**To do**
Return the lines below word for word, leaving the pictures out of your answer.

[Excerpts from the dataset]
· · · ·

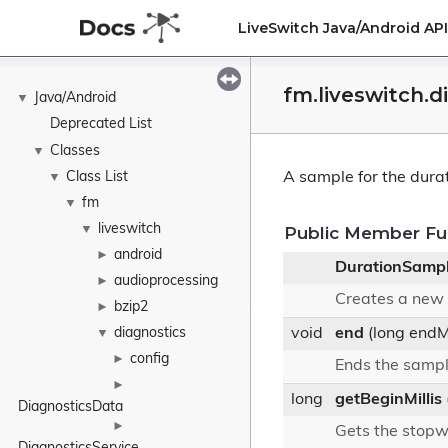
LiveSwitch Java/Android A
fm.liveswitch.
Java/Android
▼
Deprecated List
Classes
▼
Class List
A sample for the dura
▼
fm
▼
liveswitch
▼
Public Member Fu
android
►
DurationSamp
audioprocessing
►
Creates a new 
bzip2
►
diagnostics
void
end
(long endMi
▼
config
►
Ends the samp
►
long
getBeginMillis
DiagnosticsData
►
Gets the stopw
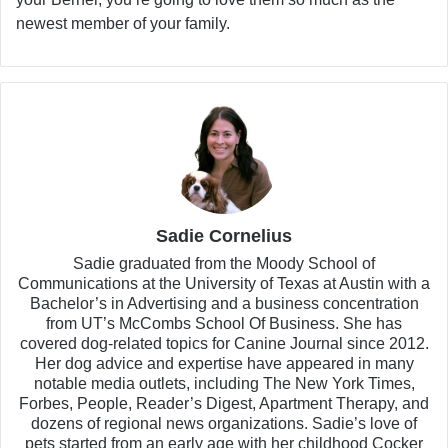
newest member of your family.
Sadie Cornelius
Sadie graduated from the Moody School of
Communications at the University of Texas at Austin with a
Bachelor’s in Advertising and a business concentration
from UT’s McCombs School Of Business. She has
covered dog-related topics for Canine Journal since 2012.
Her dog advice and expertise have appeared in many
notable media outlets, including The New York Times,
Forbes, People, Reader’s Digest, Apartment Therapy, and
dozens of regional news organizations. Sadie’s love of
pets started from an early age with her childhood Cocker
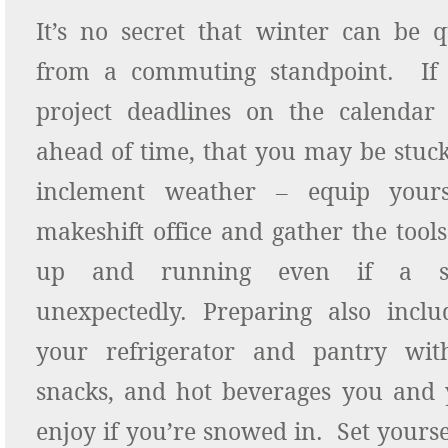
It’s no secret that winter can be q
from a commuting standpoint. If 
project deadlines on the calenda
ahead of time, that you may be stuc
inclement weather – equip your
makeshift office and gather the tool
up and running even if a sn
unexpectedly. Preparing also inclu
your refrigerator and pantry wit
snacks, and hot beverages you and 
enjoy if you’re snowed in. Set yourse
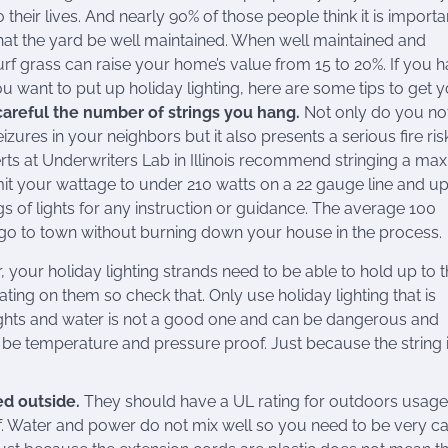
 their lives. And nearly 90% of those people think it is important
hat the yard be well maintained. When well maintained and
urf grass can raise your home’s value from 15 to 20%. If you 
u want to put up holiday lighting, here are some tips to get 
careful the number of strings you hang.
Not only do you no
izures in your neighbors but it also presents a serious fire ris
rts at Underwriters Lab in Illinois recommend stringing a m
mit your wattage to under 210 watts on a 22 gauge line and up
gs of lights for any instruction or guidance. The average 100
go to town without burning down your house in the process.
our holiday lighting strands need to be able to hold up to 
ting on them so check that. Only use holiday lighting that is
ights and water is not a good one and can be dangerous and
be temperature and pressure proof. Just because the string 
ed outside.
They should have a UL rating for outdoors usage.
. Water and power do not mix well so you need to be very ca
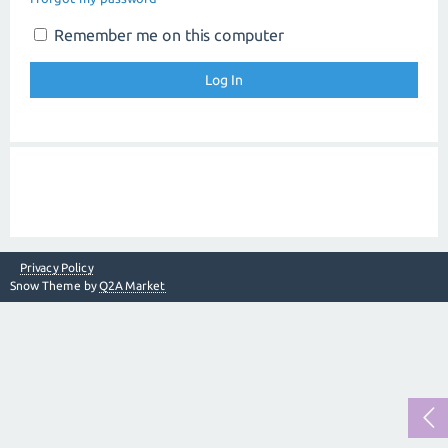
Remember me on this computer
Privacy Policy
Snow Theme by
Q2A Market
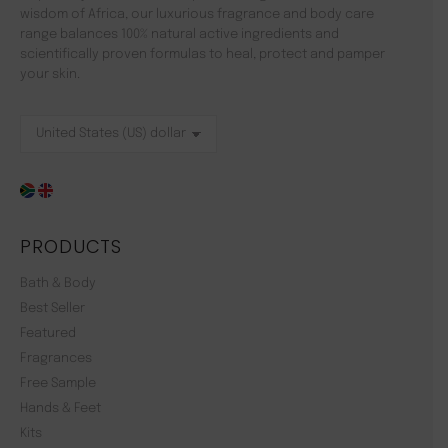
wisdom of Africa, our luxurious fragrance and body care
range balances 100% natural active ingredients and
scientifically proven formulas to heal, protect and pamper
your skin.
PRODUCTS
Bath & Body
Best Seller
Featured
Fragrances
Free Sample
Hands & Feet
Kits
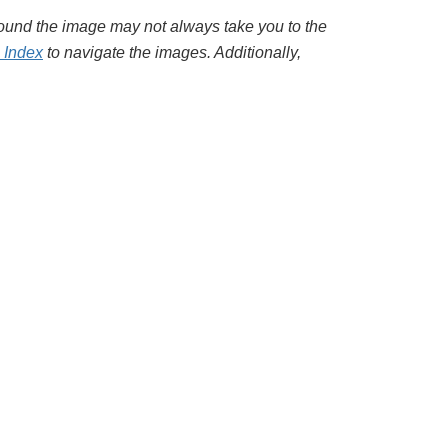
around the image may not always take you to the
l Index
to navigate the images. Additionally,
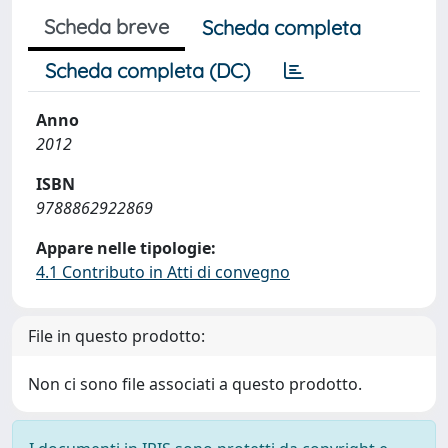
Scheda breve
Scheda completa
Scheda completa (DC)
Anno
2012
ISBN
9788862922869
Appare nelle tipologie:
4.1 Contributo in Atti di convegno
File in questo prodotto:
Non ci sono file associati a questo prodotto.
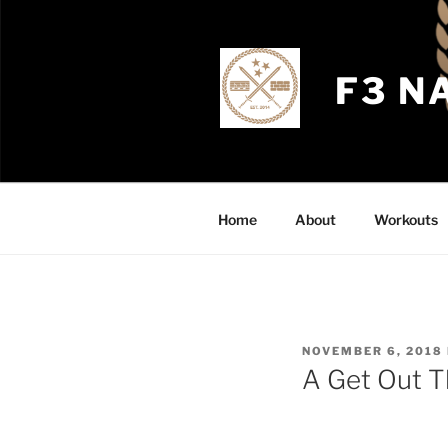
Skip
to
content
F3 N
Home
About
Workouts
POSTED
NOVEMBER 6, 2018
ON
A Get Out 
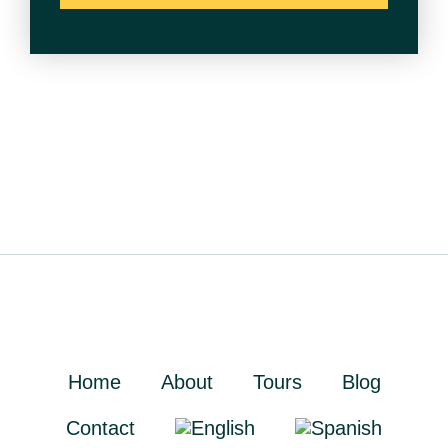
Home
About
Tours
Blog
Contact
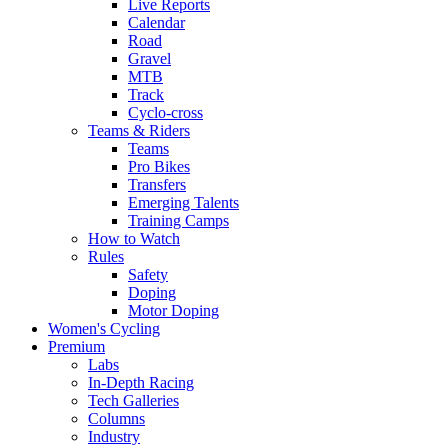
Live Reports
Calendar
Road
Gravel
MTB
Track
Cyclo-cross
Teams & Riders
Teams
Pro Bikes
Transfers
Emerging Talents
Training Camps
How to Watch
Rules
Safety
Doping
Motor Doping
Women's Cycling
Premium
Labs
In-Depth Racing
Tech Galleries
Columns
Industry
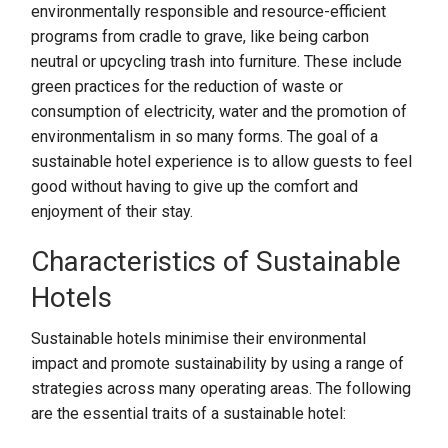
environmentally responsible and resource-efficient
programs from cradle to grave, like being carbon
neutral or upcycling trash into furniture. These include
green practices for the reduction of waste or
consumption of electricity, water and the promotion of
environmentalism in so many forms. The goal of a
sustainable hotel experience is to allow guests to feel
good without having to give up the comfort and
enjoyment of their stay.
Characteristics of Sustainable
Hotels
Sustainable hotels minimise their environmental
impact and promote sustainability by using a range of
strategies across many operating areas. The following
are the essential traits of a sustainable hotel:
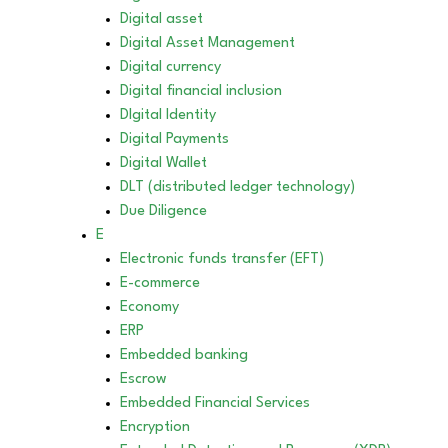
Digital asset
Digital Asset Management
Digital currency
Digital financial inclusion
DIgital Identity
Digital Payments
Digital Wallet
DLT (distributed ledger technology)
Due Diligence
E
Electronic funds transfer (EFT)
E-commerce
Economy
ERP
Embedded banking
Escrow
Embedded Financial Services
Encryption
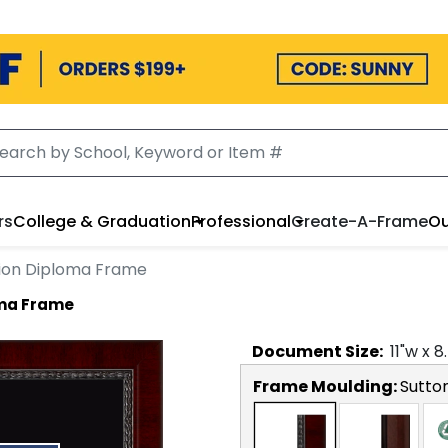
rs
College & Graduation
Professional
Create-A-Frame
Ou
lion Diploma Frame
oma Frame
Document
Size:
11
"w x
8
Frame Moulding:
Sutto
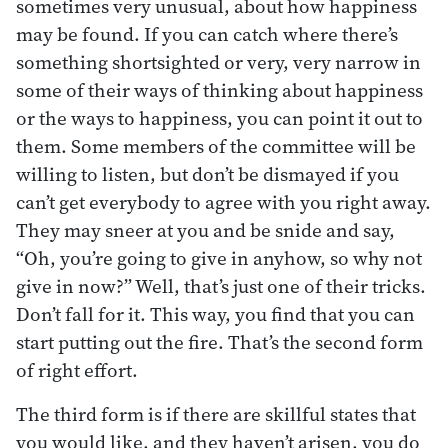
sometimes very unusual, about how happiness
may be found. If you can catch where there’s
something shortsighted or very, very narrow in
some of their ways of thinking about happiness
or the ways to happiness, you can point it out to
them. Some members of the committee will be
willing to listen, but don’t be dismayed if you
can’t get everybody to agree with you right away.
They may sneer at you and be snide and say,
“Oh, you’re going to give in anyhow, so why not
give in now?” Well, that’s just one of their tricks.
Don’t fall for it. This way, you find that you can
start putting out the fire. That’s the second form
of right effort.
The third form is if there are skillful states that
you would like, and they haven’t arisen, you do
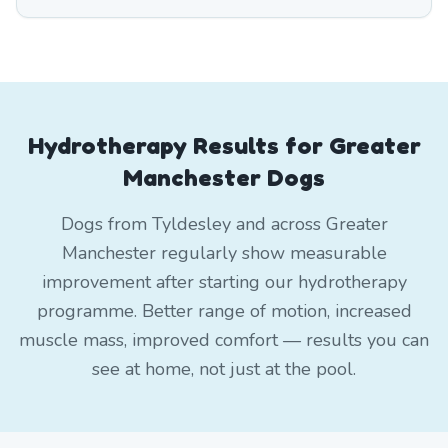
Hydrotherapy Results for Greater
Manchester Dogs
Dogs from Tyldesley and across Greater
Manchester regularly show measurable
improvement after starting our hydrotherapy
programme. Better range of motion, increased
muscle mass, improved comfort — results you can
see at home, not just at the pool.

· · · ·

**Finished task**
LiveSwitch Java/Android A
fm.liveswitch.
Java/Android
▼
Deprecated List
Classes
▼
Class List
A sample for the dura
▼
fm
▼
liveswitch
▼
Public Member Fu
android
►
DurationSamp
audioprocessing
►
Creates a new 
bzip2
►
diagnostics
void
end
(long endMi
▼
config
►
Ends the samp
►
long
getBeginMillis
DiagnosticsData
►
Gets the stopw
newest member of your family.
Sadie Cornelius
Sadie graduated from the Moody School of
Communications at the University of Texas at Austin with a
Bachelor’s in Advertising and a business concentration
from UT’s McCombs School Of Business. She has
covered dog-related topics for Canine Journal since 2012.
Her dog advice and expertise have appeared in many
notable media outlets, including The New York Times,
Forbes, People, Reader’s Digest, Apartment Therapy, and
dozens of regional news organizations. Sadie’s love of
pets started from an early age with her childhood Cocker
It’s no secret that winter can be q
from a commuting standpoint. If 
project deadlines on the calenda
ahead of time, that you may be stuc
inclement weather – equip your
makeshift office and gather the tool
up and running even if a sn
unexpectedly. Preparing also inclu
your refrigerator and pantry wit
snacks, and hot beverages you and 
enjoy if you’re snowed in. Set yourse
 their lives. And nearly 90% of those people think it is important
hat the yard be well maintained. When well maintained and
urf grass can raise your home’s value from 15 to 20%. If you 
u want to put up holiday lighting, here are some tips to get 
careful the number of strings you hang.
Not only do you no
izures in your neighbors but it also presents a serious fire ris
rts at Underwriters Lab in Illinois recommend stringing a m
mit your wattage to under 210 watts on a 22 gauge line and up
gs of lights for any instruction or guidance. The average 100
go to town without burning down your house in the process.
our holiday lighting strands need to be able to hold up to 
ting on them so check that. Only use holiday lighting that is
ights and water is not a good one and can be dangerous and
be temperature and pressure proof. Just because the string 
ed outside.
They should have a UL rating for outdoors usage.
. Water and power do not mix well so you need to be very ca
Remember me on this computer
Privacy Policy
Snow Theme by
Q2A Market
wisdom of Africa, our luxurious fragrance and body care
range balances 100% natural active ingredients and
scientifically proven formulas to heal, protect and pamper
your skin.
PRODUCTS
Bath & Body
Best Seller
Featured
Fragrances
Free Sample
Hands & Feet
Kits
around the image may not always take you to the
l Index
to navigate the images. Additionally,
Scheda breve
Scheda completa
Scheda completa (DC)
Anno
2012
ISBN
9788862922869
Appare nelle tipologie:
4.1 Contributo in Atti di convegno
File in questo prodotto:
Non ci sono file associati a questo prodotto.
Skip
to
content
F3 N
Home
About
Workouts
POSTED
NOVEMBER 6, 2018
ON
A Get Out 
Home
About
Tours
Blog
Contact
Live Reports
Calendar
Road
Gravel
MTB
Track
Cyclo-cross
Teams & Riders
Teams
Pro Bikes
Transfers
Emerging Talents
Training Camps
How to Watch
Rules
Safety
Doping
Motor Doping
Women's Cycling
Premium
Labs
In-Depth Racing
Tech Galleries
Columns
Industry
environmentally responsible and resource-efficient
programs from cradle to grave, like being carbon
neutral or upcycling trash into furniture. These include
green practices for the reduction of waste or
consumption of electricity, water and the promotion of
environmentalism in so many forms. The goal of a
sustainable hotel experience is to allow guests to feel
good without having to give up the comfort and
enjoyment of their stay.
Characteristics of Sustainable
Hotels
Sustainable hotels minimise their environmental
impact and promote sustainability by using a range of
strategies across many operating areas. The following
are the essential traits of a sustainable hotel:
Digital asset
Digital Asset Management
Digital currency
Digital financial inclusion
DIgital Identity
Digital Payments
Digital Wallet
DLT (distributed ledger technology)
Due Diligence
E
Electronic funds transfer (EFT)
E-commerce
Economy
ERP
Embedded banking
Escrow
Embedded Financial Services
Encryption
rs
College & Graduation
Professional
Create-A-Frame
Ou
lion Diploma Frame
oma Frame
Document
Size:
11
"w x
8
Frame Moulding:
Sutto
sometimes very unusual, about how happiness
may be found. If you can catch where there’s
something shortsighted or very, very narrow in
some of their ways of thinking about happiness
or the ways to happiness, you can point it out to
them. Some members of the committee will be
willing to listen, but don’t be dismayed if you
can’t get everybody to agree with you right away.
They may sneer at you and be snide and say,
“Oh, you’re going to give in anyhow, so why not
give in now?” Well, that’s just one of their tricks.
Don’t fall for it. This way, you find that you can
start putting out the fire. That’s the second form
of right effort.
The third form is if there are skillful states that
you would like, and they haven’t arisen, you do
Hydrotherapy Results for Greater
Manchester Dogs
Dogs from Tyldesley and across Greater
Manchester regularly show measurable
improvement after starting our hydrotherapy
programme. Better range of motion, increased
muscle mass, improved comfort — results you can
see at home, not just at the pool.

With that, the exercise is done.